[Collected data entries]
%%

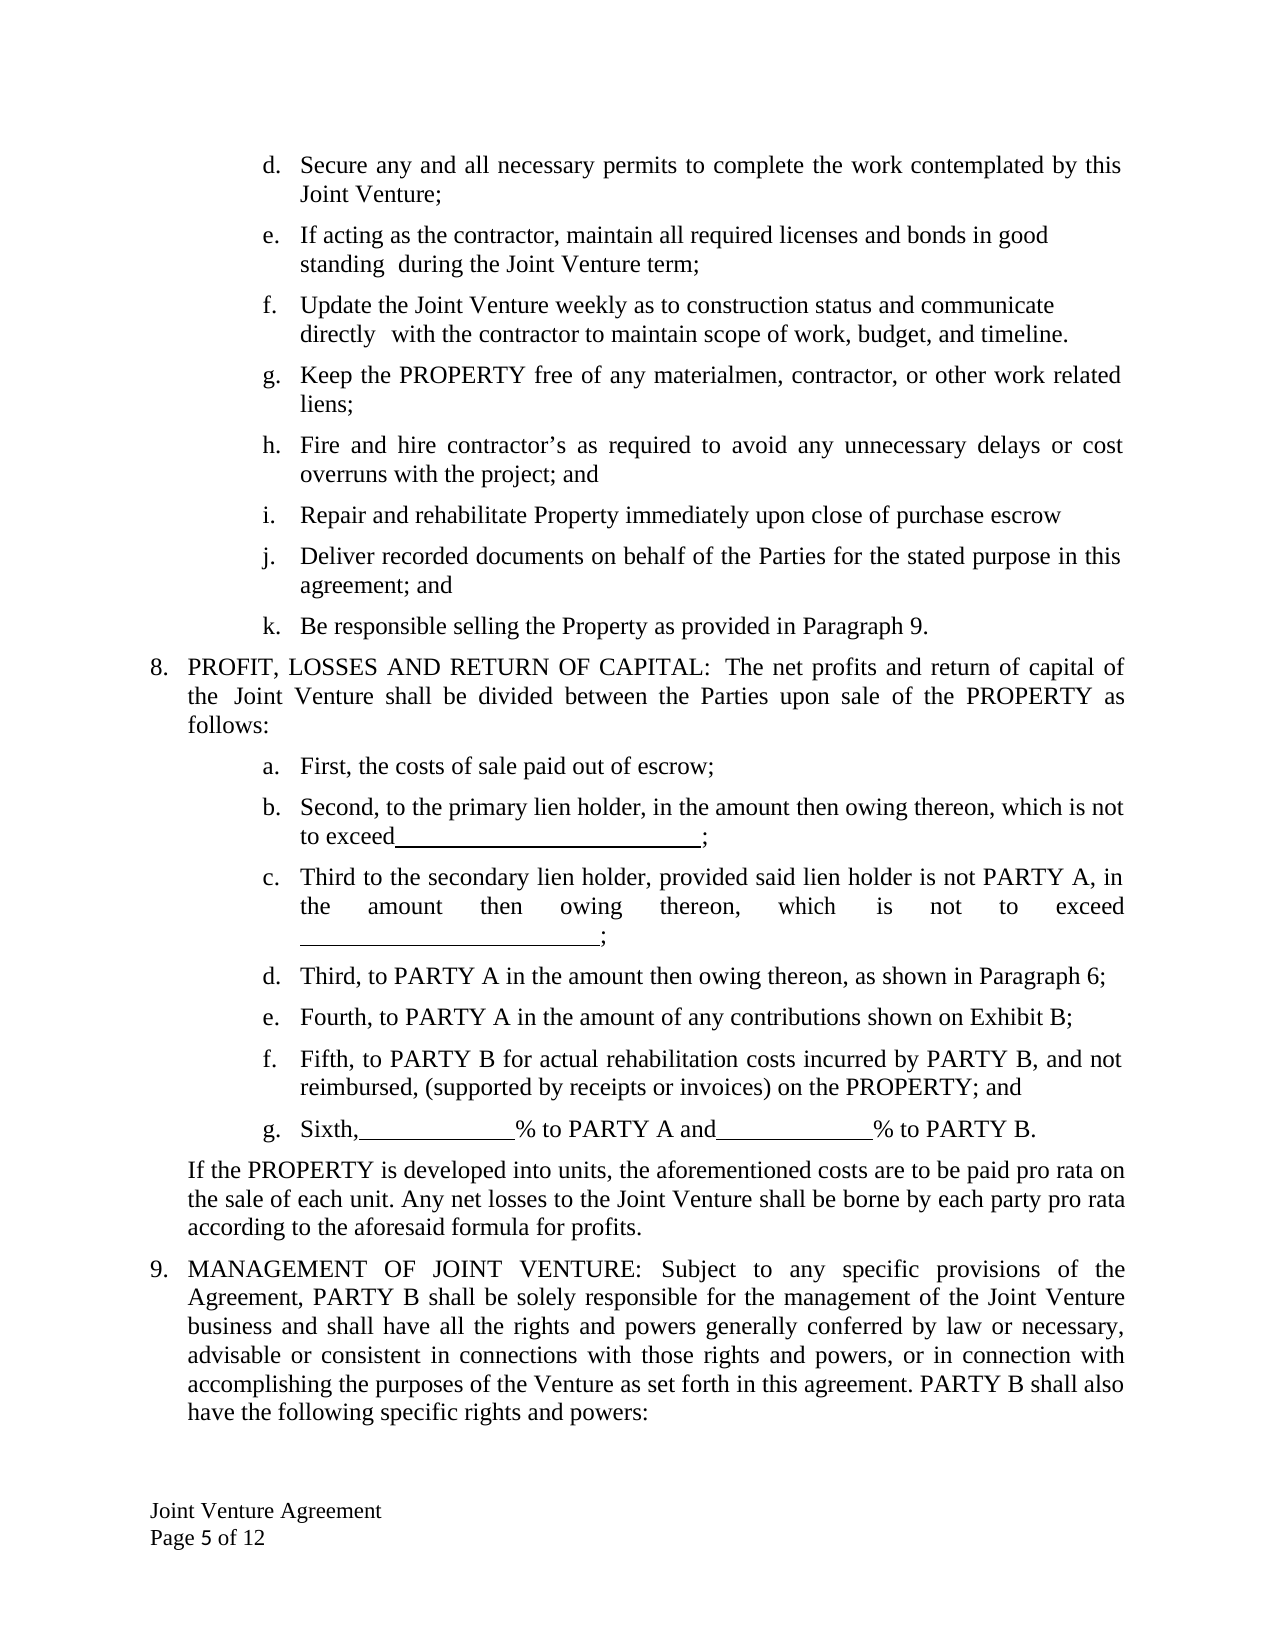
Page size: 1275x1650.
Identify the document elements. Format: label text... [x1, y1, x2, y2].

list Update the Joint Venture weekly as to construction status and communicate directly with the contractor to maintain scope of work, budget, and timeline. [262, 290, 1125, 347]
list Keep the PROPERTY free of any materialmen, contractor, or other work related liens; [262, 360, 1125, 417]
list If acting as the contractor, maintain all required licenses and bonds in good standing during the Joint Venture term; [262, 220, 1125, 277]
list First, the costs of sale paid out of escrow; [262, 751, 1137, 780]
list Third, to PARTY A in the amount then owing thereon, as shown in Paragraph 6; [262, 961, 1137, 990]
text If the PROPERTY is developed into units, the aforementioned costs are to be paid pro rata on the sale of each unit. Any net losses to the Joint Venture shall be borne by each party pro rata according to the aforesaid formula for profits. [187, 1155, 1125, 1241]
list Second, to the primary lien holder, in the amount then owing thereon, which is not to exceed ; [262, 792, 1125, 850]
list Fifth, to PARTY B for actual rehabilitation costs incurred by PARTY B, and not reimbursed, (supported by receipts or invoices) on the PROPERTY; and [262, 1044, 1125, 1101]
list PROFIT, LOSSES AND RETURN OF CAPITAL: The net profits and return of capital of the Joint Venture shall be divided between the Parties upon sale of the PROPERTY as follows: [150, 652, 1125, 739]
list Deliver recorded documents on behalf of the Parties for the stated purpose in this agreement; and [262, 541, 1125, 599]
list Sixth, % to PARTY A and % to PARTY B. [262, 1114, 1137, 1142]
list Third to the secondary lien holder, provided said lien holder is not PARTY A, in the amount then owing thereon, which is not to exceed [262, 862, 1125, 920]
list MANAGEMENT OF JOINT VENTURE: Subject to any specific provisions of the Agreement, PARTY B shall be solely responsible for the management of the Joint Venture business and shall have all the rights and powers generally conferred by law or necessary, advisable or consistent in connections with those rights and powers, or in connection with accomplishing the purposes of the Venture as set forth in this agreement. PARTY B shall also have the following specific rights and powers: [150, 1254, 1125, 1426]
list Be responsible selling the Property as provided in Paragraph 9. [262, 611, 1137, 640]
list Secure any and all necessary permits to complete the work contemplated by this Joint Venture; [262, 150, 1125, 207]
list Repair and rehabilitate Property immediately upon close of purchase escrow [262, 500, 1137, 529]
list Fire and hire contractor’s as required to avoid any unnecessary delays or cost overruns with the project; and [262, 430, 1125, 487]
text ; [300, 920, 1137, 949]
list Fourth, to PARTY A in the amount of any contributions shown on Exhibit B; [262, 1002, 1137, 1031]
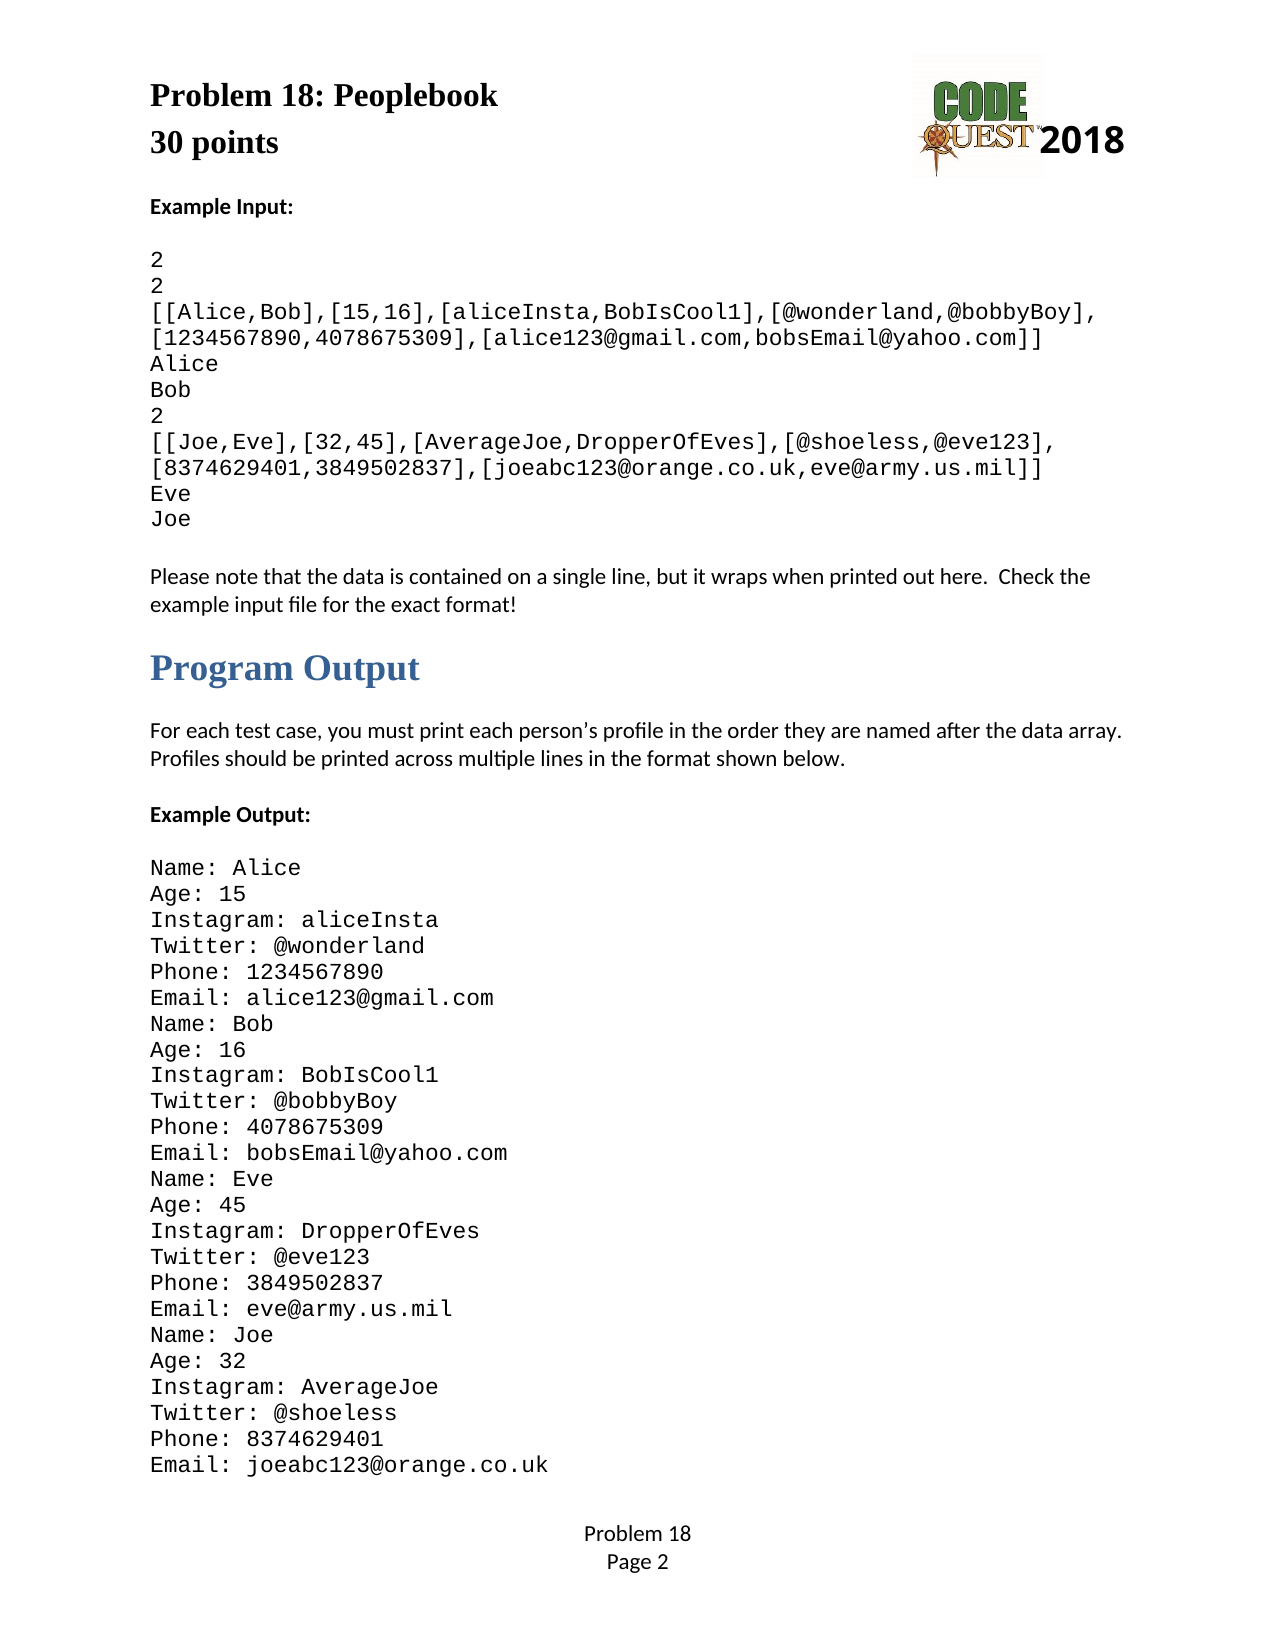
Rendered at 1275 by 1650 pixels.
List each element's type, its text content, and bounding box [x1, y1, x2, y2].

%%

→ What you should do:
Print the entries above exactly, taking out only the pictures.

→ Answer space:
Page size: 1275x1650.
Identify the document elements. Format: label text... [x1, y1, x2, y2].

list Update the Joint Venture weekly as to construction status and communicate directly with the contractor to maintain scope of work, budget, and timeline. [262, 290, 1125, 347]
list Keep the PROPERTY free of any materialmen, contractor, or other work related liens; [262, 360, 1125, 417]
list If acting as the contractor, maintain all required licenses and bonds in good standing during the Joint Venture term; [262, 220, 1125, 277]
list First, the costs of sale paid out of escrow; [262, 751, 1137, 780]
list Third, to PARTY A in the amount then owing thereon, as shown in Paragraph 6; [262, 961, 1137, 990]
text If the PROPERTY is developed into units, the aforementioned costs are to be paid pro rata on the sale of each unit. Any net losses to the Joint Venture shall be borne by each party pro rata according to the aforesaid formula for profits. [187, 1155, 1125, 1241]
list Second, to the primary lien holder, in the amount then owing thereon, which is not to exceed ; [262, 792, 1125, 850]
list Fifth, to PARTY B for actual rehabilitation costs incurred by PARTY B, and not reimbursed, (supported by receipts or invoices) on the PROPERTY; and [262, 1044, 1125, 1101]
list PROFIT, LOSSES AND RETURN OF CAPITAL: The net profits and return of capital of the Joint Venture shall be divided between the Parties upon sale of the PROPERTY as follows: [150, 652, 1125, 739]
list Deliver recorded documents on behalf of the Parties for the stated purpose in this agreement; and [262, 541, 1125, 599]
list Sixth, % to PARTY A and % to PARTY B. [262, 1114, 1137, 1142]
list Third to the secondary lien holder, provided said lien holder is not PARTY A, in the amount then owing thereon, which is not to exceed [262, 862, 1125, 920]
list MANAGEMENT OF JOINT VENTURE: Subject to any specific provisions of the Agreement, PARTY B shall be solely responsible for the management of the Joint Venture business and shall have all the rights and powers generally conferred by law or necessary, advisable or consistent in connections with those rights and powers, or in connection with accomplishing the purposes of the Venture as set forth in this agreement. PARTY B shall also have the following specific rights and powers: [150, 1254, 1125, 1426]
list Be responsible selling the Property as provided in Paragraph 9. [262, 611, 1137, 640]
list Secure any and all necessary permits to complete the work contemplated by this Joint Venture; [262, 150, 1125, 207]
list Repair and rehabilitate Property immediately upon close of purchase escrow [262, 500, 1137, 529]
list Fire and hire contractor’s as required to avoid any unnecessary delays or cost overruns with the project; and [262, 430, 1125, 487]
text ; [300, 920, 1137, 949]
list Fourth, to PARTY A in the amount of any contributions shown on Exhibit B; [262, 1002, 1137, 1031]
Rendered at 1275 by 1650 pixels.
List each element's type, its text content, and bounding box [x1, y1, x2, y2].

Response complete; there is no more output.